Donc, en ce dernier jour, les gens s'assemblèrent autour de Mataji qui était en samâdhi et Bholanath fit la pûja en leur nom. Le corps immobile Mataji fut couverte de fleurs, de guirlandes, de vêtements neufs. La pûja termina à l'aube. Cette façon de célébrer l’anniversaire de Mataji s'est perpétuée jusqu'à maintenant. Des fidèles de toutes les régions de l'Inde était venus en cette occasion extraordinaire ; ils sentaient qu'ils faisaient partie d'une même famille. Quelques jours plus tard, Mataji s'absenta de Dacca à plusieurs reprises pour répondre aux invitations des fidèles. Elle eut l'occasion de se rendre à Atpara, le village de Bholanath. Promoda Devi, sa belle-soeur voulait qu'elle vienne loger chez elle, mais Mataji envoya cette humble réponse : « Elle sait que j'ai toujours respecté ses moindres désirs. Mais à présent, il m'est impossible de la satisfaire. Demandez-lui de me pardonner."
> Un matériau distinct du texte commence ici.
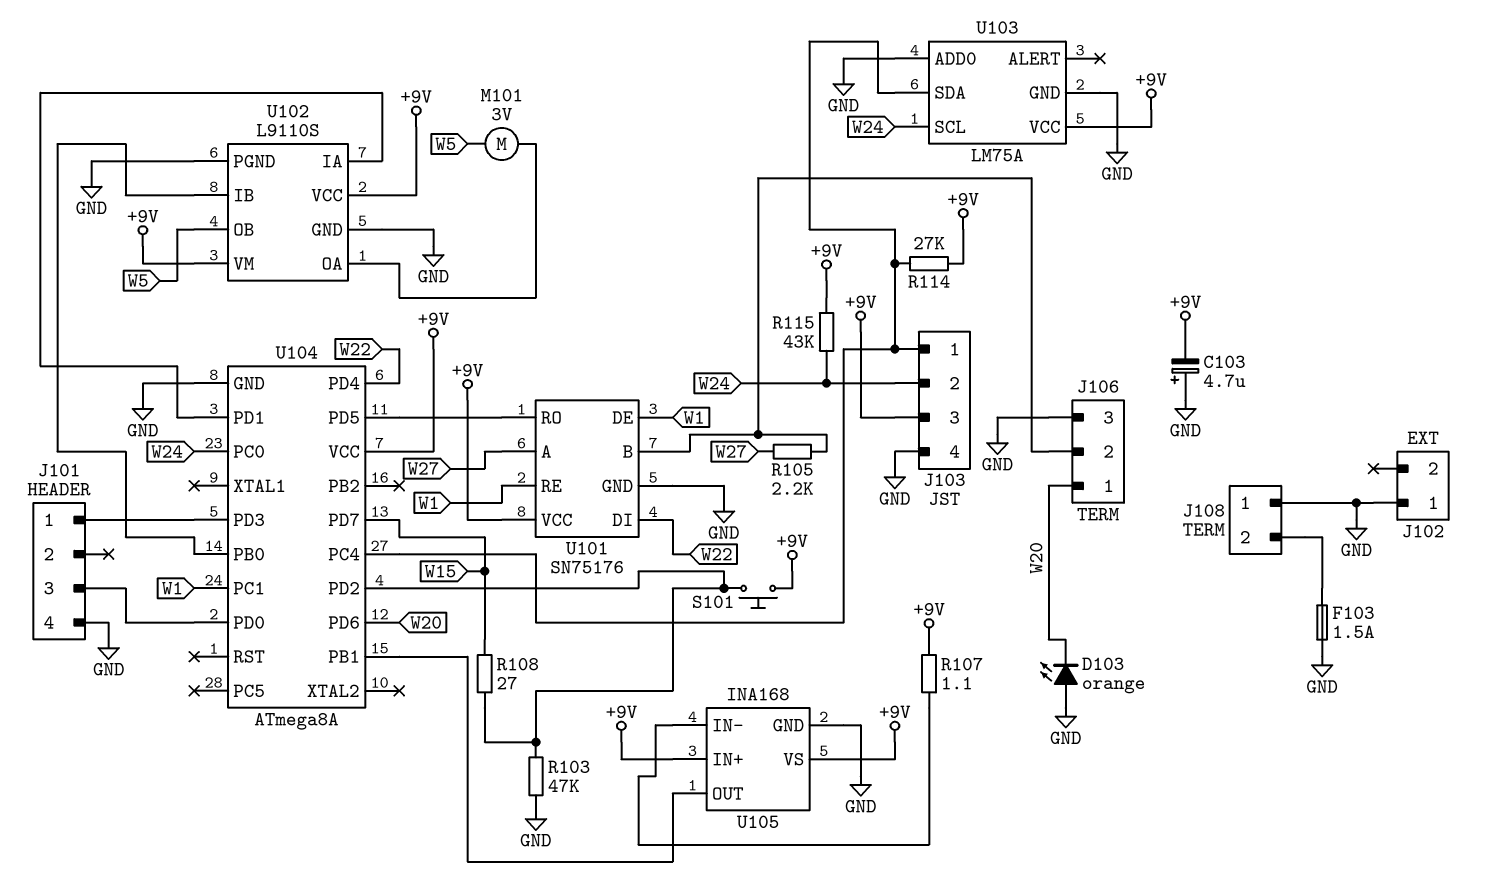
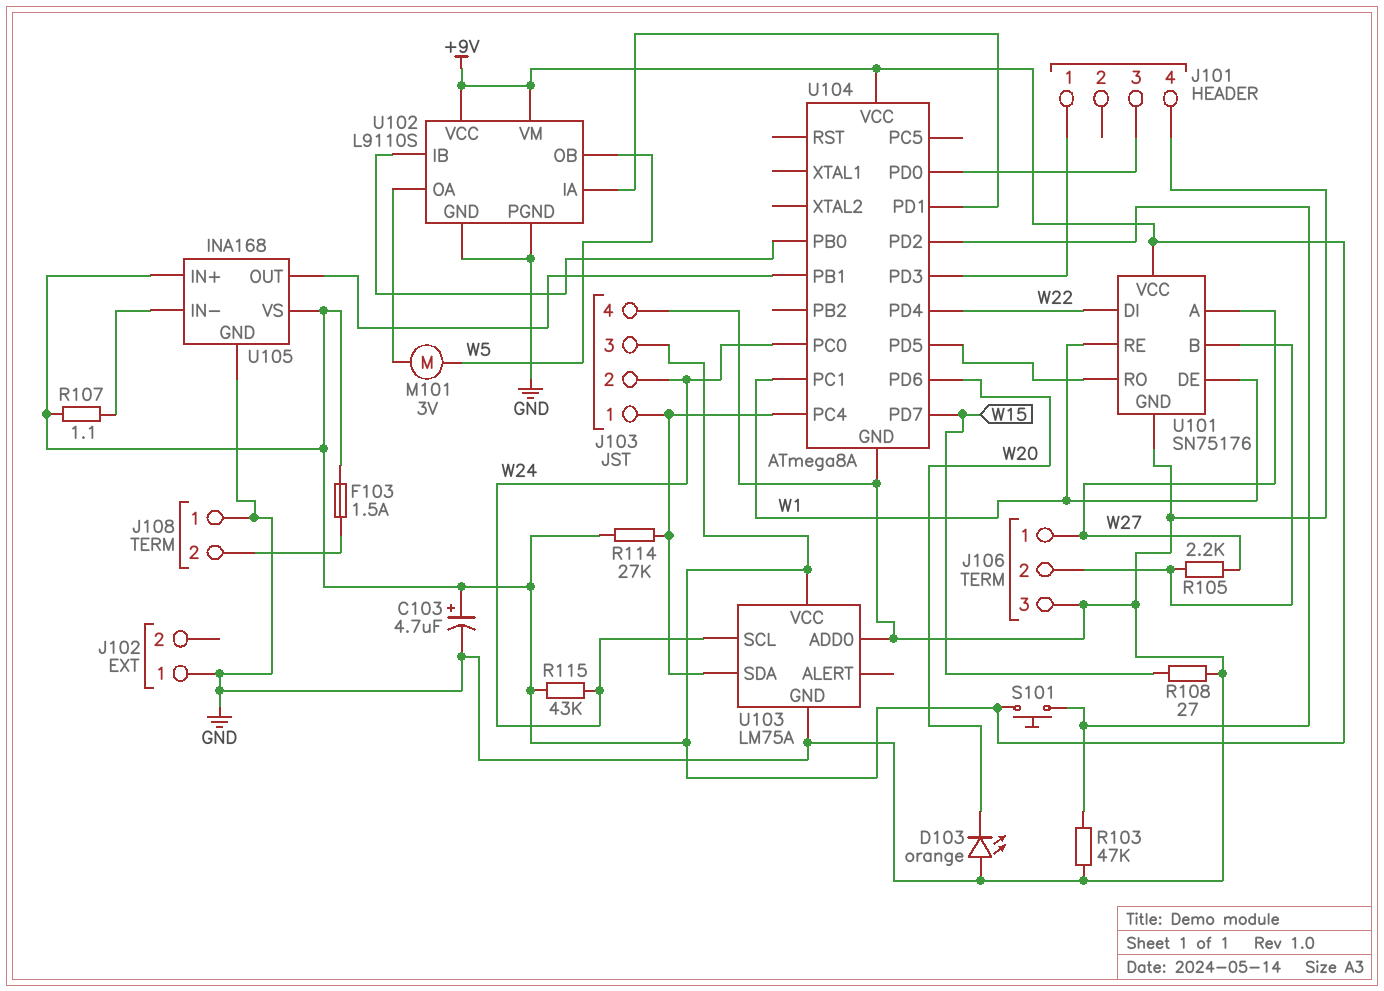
C103: 4.7uF (plus GND, minus +9V) -> 4.7uF (plus +9V, minus GND)
F103: 1.5A (GND, J108/2) -> 1.5A (+9V, J108/2)
J106 pin 1: W20 -> W27
R108: 27 (U104/PD2, W15) -> 27 (GND, W15)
Quand Mataji partait en voyage. elle emmenait avec elle un ou deux membres de sa famille. A Tangal, elle fut l'invitée de Dinesh Rai. Au moment du départ, l'atmosphère fut troublée par un incident regrettable : Bholanath s'était mis en colère. Dinesh et sa famille étaient consternés. Dans l'embarcation, Mataji s'allongea et demeura inerte pendant quelques minutes. Quand elle se redressa, son visage avait une expression terrible. Bholanath se calma immédiatement et se mit à plaider sa cause à sa manière, tour à tour cajolant et récriminant. Lui qui en aucun cas ne pouvait passer pour une nature humble, tentait alors d'apaiser Mataji par tous les moyens. Finalement, en réponse à ses supplications, Mataji dit d'une voix sourde : « Retournons-y ! ».L’embarcation, qui était sur le point de rejoindre le bateau. fit demi-tour. Quelle ne fut pas la joie de la famille de voir Mataji de retour et la colère de Bholanath apaisée. De nouveau la joie régna et Mataji regagna Dacca le lendemain.